The challenge is about generating airflow at future time points based on the geometry and airflow at previous time points. The winner of the competition is going to receive the MCML Award consisting of 500 € in prize money. Furthermore, we are going to publish a description of the challenge and all valid submissions in the workshop proceedings and participants will have the option to be co-authors.
Submissions will take the form of pull requests to our GitHub repository (link above) and you can participate as a team. For questions, open an issue on GitHub or email gram.competition@proton.me.

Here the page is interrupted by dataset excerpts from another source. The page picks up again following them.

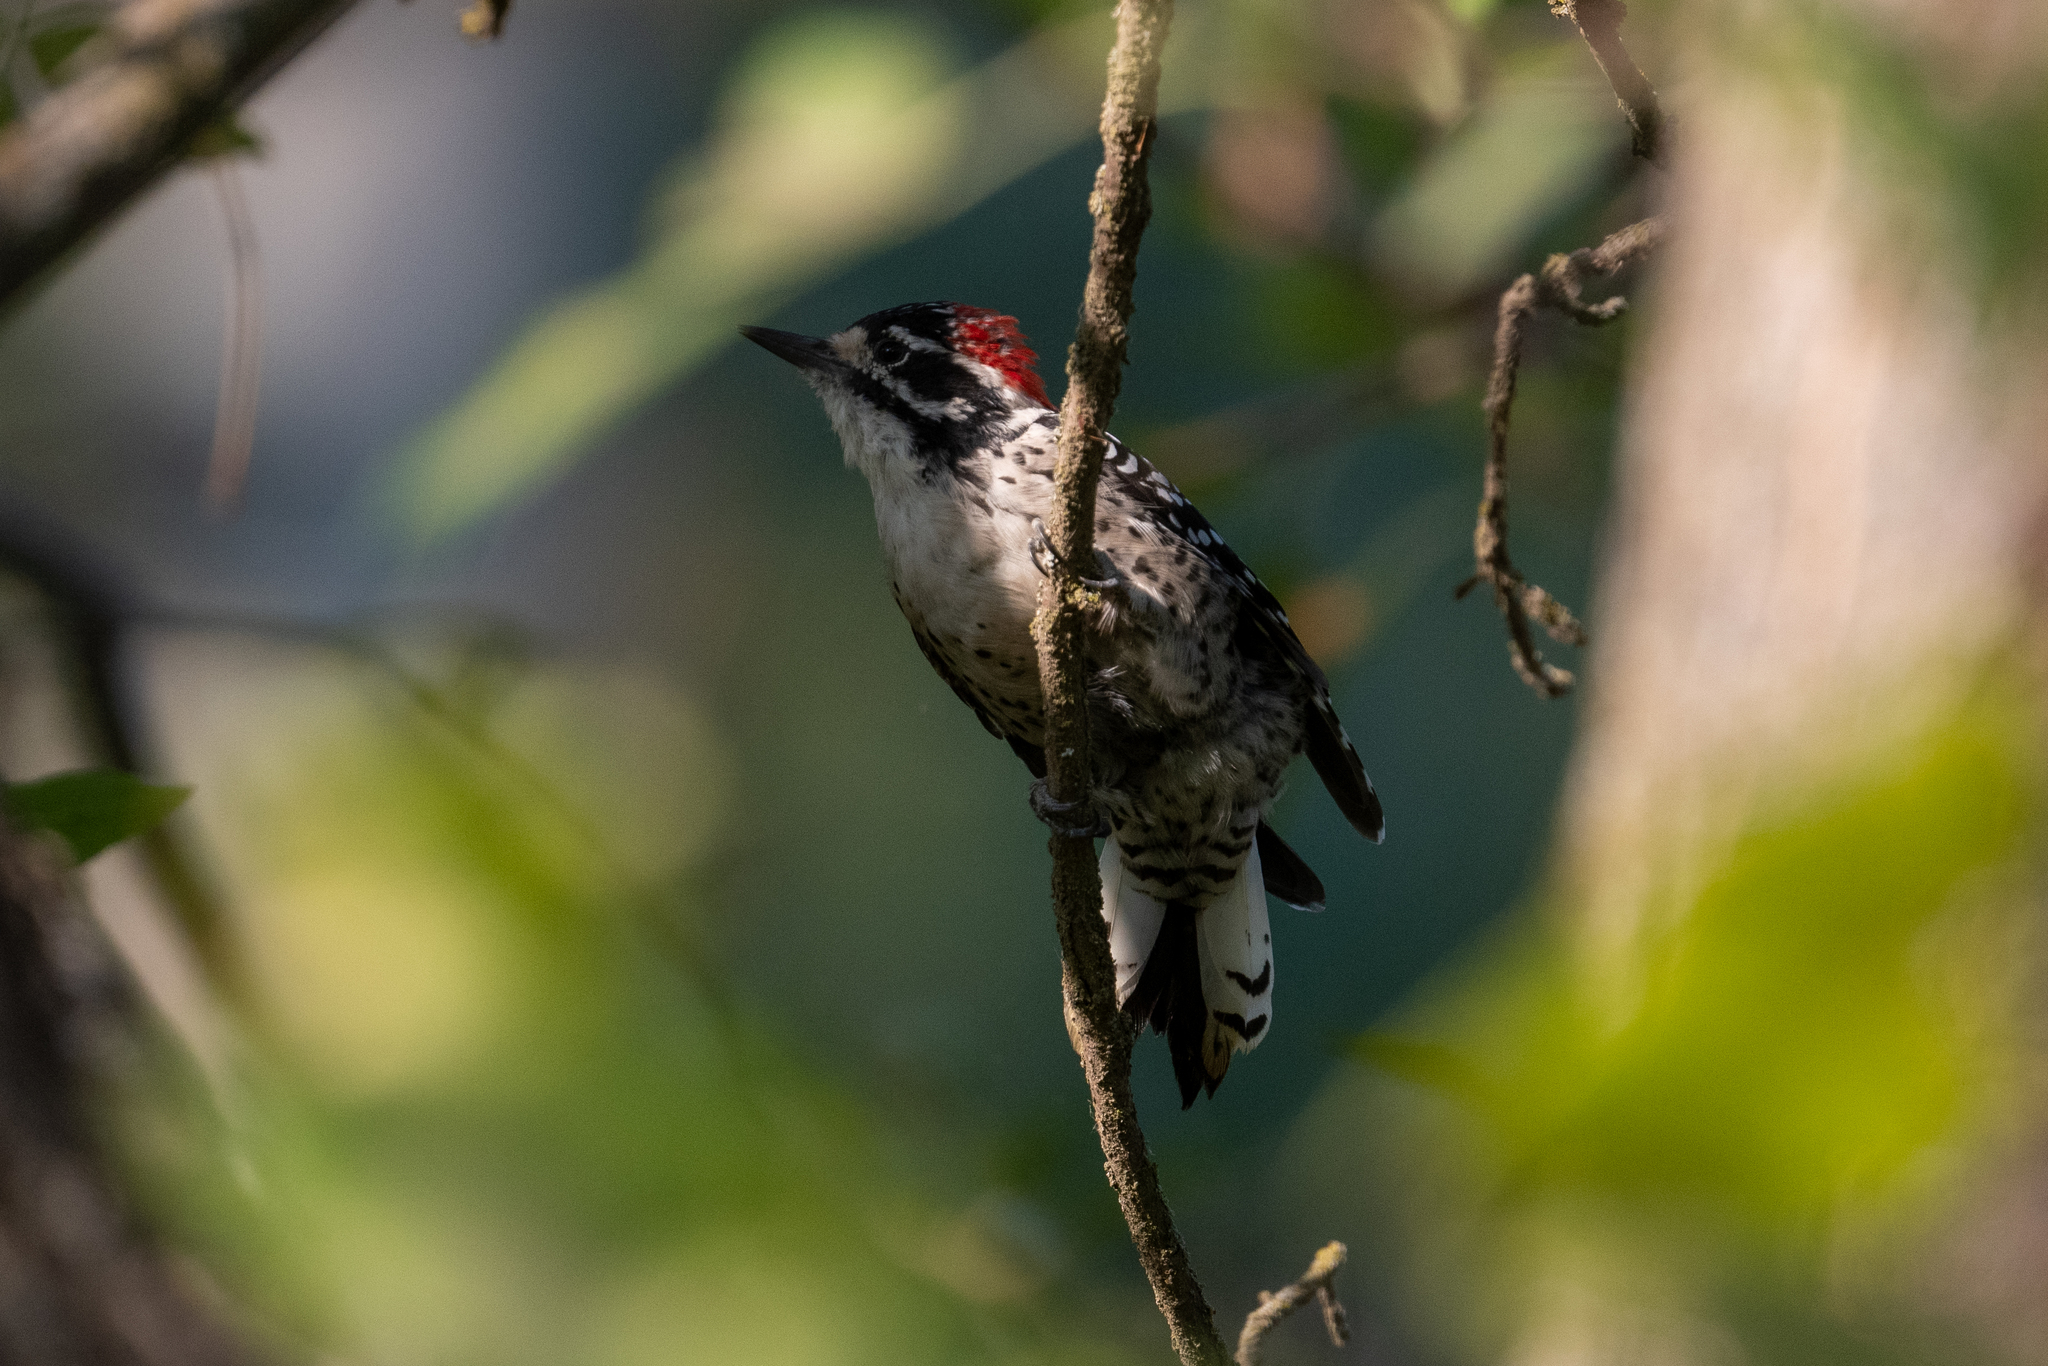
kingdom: Animalia
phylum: Chordata
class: Aves
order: Piciformes
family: Picidae
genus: Dryobates
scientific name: Dryobates nuttallii
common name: Nuttall's woodpecker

Deadline is on April 22, 2026 (AoE).
Challenge
Consider a 3D velocity field \(u(t, x)\) of airflow around an airfoil where \(t_0 \le t \le t_1\) and \(x \in \Omega \subset \mathbb{R}^3\). Denote the airfoil surface by \(\partial\Omega\) and assume no-slip boundary condition: \[ u(t, x) = (0, 0, 0)^\mathsf{T} \hspace{12pt} \text{for} \hspace{12pt} x \in \partial\Omega. \] Given \(u(t, x)\) for \(t_0 \le t \le t_\mathbf{0.5}\) our goal is to estimate \(u(t, x)\) for \(t_\mathbf{0.5} < t \le t_1\). In other words, we are looking for a neural operator \(G_{\partial\Omega}(t, x)\) conditioned on the geometry of the airfoil \(\partial\Omega\) that predicts the velocity field at the following time points based on the preceding ones.
In practice, this can be any model that takes as input a discrete velocity field at a fixed number of time points and points in space, as well as the airfoil geometry. Graph neural networks or transformers could be suitable models for this task.
Aerodynamics usually decompose into low-frequency (“laminar”) and high-frequency (“turbulent”) components. The preceding velocity field already provides an excellent prior for the low-frequency components of the following dynamics. For this reason, we expect the main difficulty of this challenge to be estimation of high-frequency components in the airflow.
Dataset
Our dataset consists of 3D geometries made up of one, two or three differently-sized airfoils at randomly-sampled relative positions and pitch angles, thereby spanning a rich space of geometric variation. The airfoil geometry is derived from the Imperial Front Wing (IFW), a Formula 1-style front wing CAD geometry developed at Imperial College London [Buscariolo, 2019].

Airflow was simulated based on a constant freestream velocity in 181 of these geometries and we extracted five time windows from each simulation for our dataset. In order to make the simulation results easier to work with, we subsampled a fixed number of points from the velocity field. The airfoil surface is encoded as a subset of those points.
Samples (annotated by their dimensions) are saved as follows.
Dataset
├── "1021_1-0" "<simulation ID>-<index of time window>"
│ ├── t: (10,)
│ ├── pos: (100k, 3)
│ ├── idcs_airfoil: (20k,) indexing pos with values in [0, 100k)
│ ├── pressure: (10, 100k) provided for sake of completeness
│ ├── velocity_in: (5, 100k, 3)
│ └── velocity_out: (5, 100k, 3)
│
├── ...
│
└── "3006_17-4"
├── t: (10,)
├── pos: (100k, 3)
├── idcs_airfoil: (8282,) number differs per simulation
├── pressure: (10, 100k)
├── velocity_in: (5, 100k, 3)
└── velocity_out: (5, 100k, 3)
The dataset can be downloaded from Hugging Face (link above).
Ranking
Submissions will be evaluated on a held-out test split. This means that all available data can be used by participants for training. We do not disclose the specific evaluation metric, but it will measure accuracy, i.e., similarity of the estimated 3D velocity fields and the ground truth.